PROMPT: Below are the entries. Transcribe exactly the lines from the one with "man in yellow" through the one with "man in white", ends included, and leave out all others.

ENTRIES SUPPLIED START

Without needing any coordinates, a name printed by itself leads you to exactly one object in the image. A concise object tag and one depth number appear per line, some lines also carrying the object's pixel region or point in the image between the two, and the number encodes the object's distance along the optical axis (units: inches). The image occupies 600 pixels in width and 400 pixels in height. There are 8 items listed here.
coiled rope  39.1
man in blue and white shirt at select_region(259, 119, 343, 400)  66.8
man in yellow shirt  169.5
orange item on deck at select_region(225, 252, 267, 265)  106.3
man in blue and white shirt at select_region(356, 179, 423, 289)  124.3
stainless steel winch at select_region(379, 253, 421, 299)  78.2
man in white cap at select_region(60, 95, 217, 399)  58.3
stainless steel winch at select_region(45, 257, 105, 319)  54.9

ENTRIES SUPPLIED END

WRITTEN SOLUTION:
man in yellow shirt  169.5
orange item on deck at select_region(225, 252, 267, 265)  106.3
man in blue and white shirt at select_region(356, 179, 423, 289)  124.3
stainless steel winch at select_region(379, 253, 421, 299)  78.2
man in white cap at select_region(60, 95, 217, 399)  58.3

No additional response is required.